From that point on the “babies yanked from the incubator” story was emblematic of the viciousness of Saddam’s troops. I personally knew people who were moved into supporting the war because of it. And it was a lie. The young woman who testified was not some anonymous Kuwaiti candy-striper but rather a member of the royal family whose father was the ambassador to the U.S. When human rights organizations investigated later, they could not find that she had any connection to the hospital, or any evidence that any incident of that kind had happened at all.
Back in the 1960s, when the modern conservative movement was birthed in the wake of Barry Goldwater’s presidential campaign, one of the Republican explanations for that defeat was that the media had a liberal slant. This grew into a bedrock belief over the next decade as the Watergate scandal unfolded. By the time Reagan came to power in 1980, it was being deployed as an organizing principle.
Conservatives learned to challenge the media’s alleged liberal bias as a tactic to make reporters leery of any news that reflected negatively on conservatives. It was very effective. By the time right-wing talk radio came along and later Fox News, with its pretensions of being “fair and balanced,” conservatives had convinced millions of people that their version of reality was the truth and that mainstream media and major newspapers were all catering to the liberals.
It succeeded in making conservatives uniquely subject to misinformation and right wing propaganda. Now they are deploying a new tactic. Jeremy Peters of the New York Times reported on Monday that the likes of Rush Limbaugh and Sean Hannity have cleverly rebranded the mainstream media once again. It’s no longer the “liberal media.” It’s now “fake news” — the online phenomenon that emerged in this election cycle to foment clicks, profits and chaos for a variety of reasons.
In defining “fake news” so broadly and seeking to dilute its meaning, [conservative commentators] are capitalizing on the declining credibility of all purveyors of information, one product of the country’s increasing political polarization. And conservatives, seeing an opening to undermine the mainstream media, a longtime foe, are more than happy to dig the hole deeper.

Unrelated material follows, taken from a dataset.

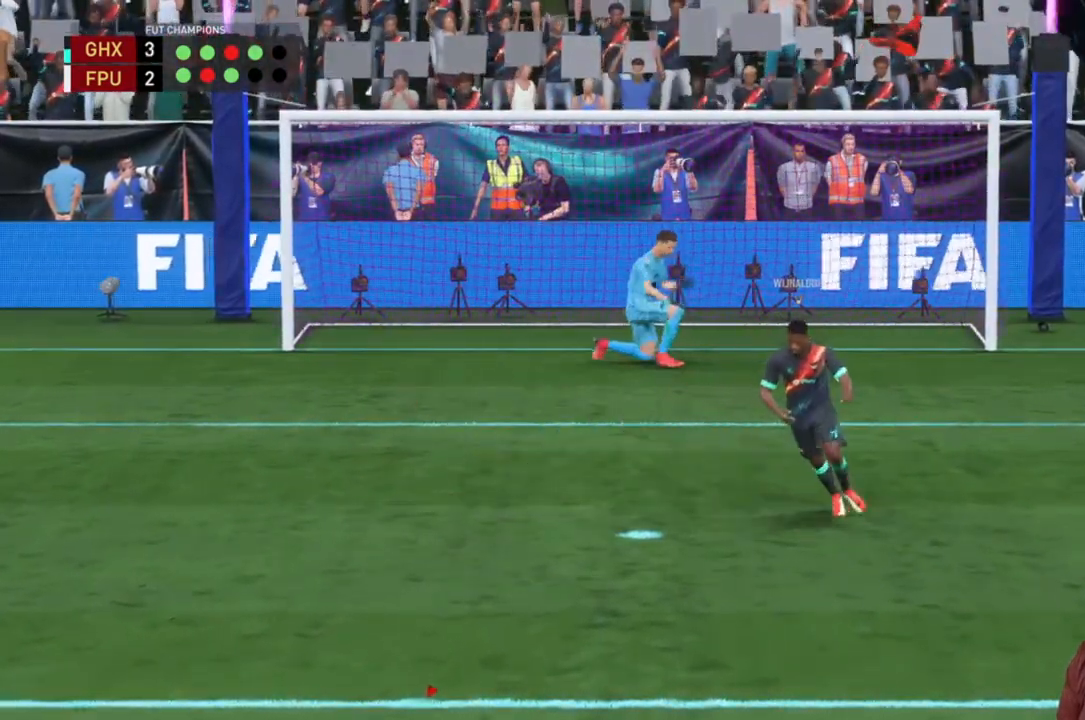
{"dt_ms": 500, "buttons": [], "left_stick": "center", "right_stick": "center", "events": []}
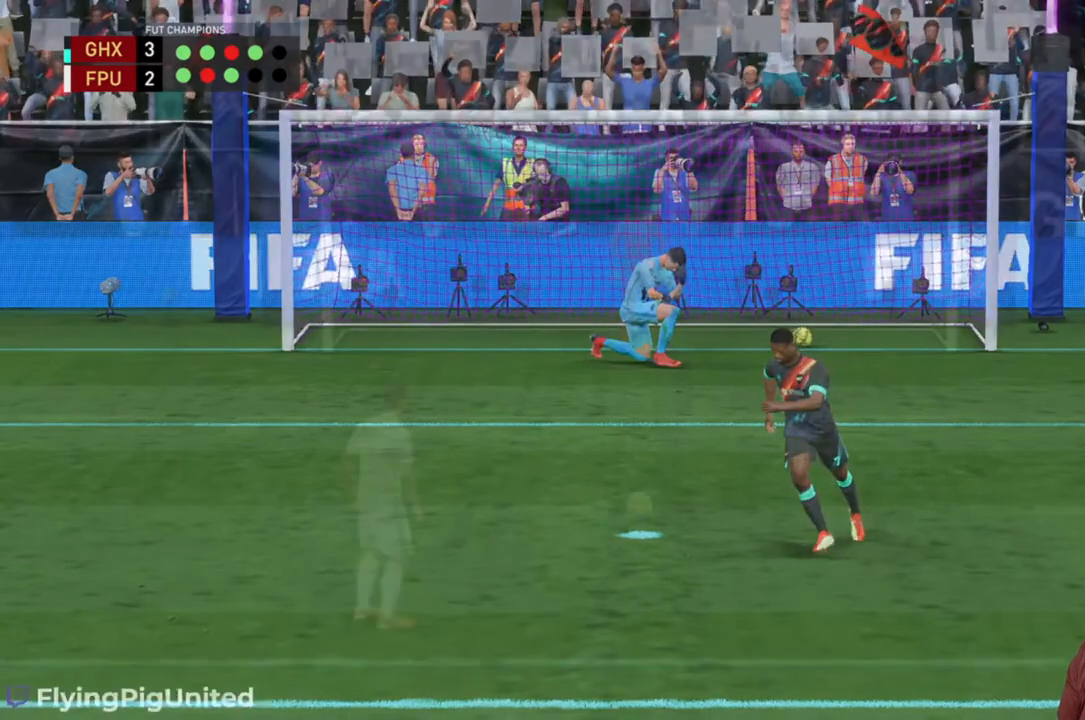
{"dt_ms": 500, "buttons": [], "left_stick": "center", "right_stick": "center", "events": []}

“Over the years, we’ve effectively brainwashed the core of our audience to distrust anything that they disagree with. And now it’s gone too far,” said John Ziegler, a conservative radio host, who has been critical of what he sees as excessive partisanship by pundits. “Because the gatekeepers have lost all credibility in the minds of consumers, I don’t see how you reverse it.”
It is going to be a very difficult task. The right-wing media complex is all-in on this. According to the Times, everyone from Laura Ingraham to Erick Erickson to Donald Trump himself is labeling anything they disagree with, including the fact-check sites like Snopes or Factcheck.org, as “fake news.” Millions of people have been conditioned to believe their claims for years, which means polarization is only likely to get worse. If Americans can’t even agree which facts are real, it’s hard to see how we’re going to be able to govern ourselves.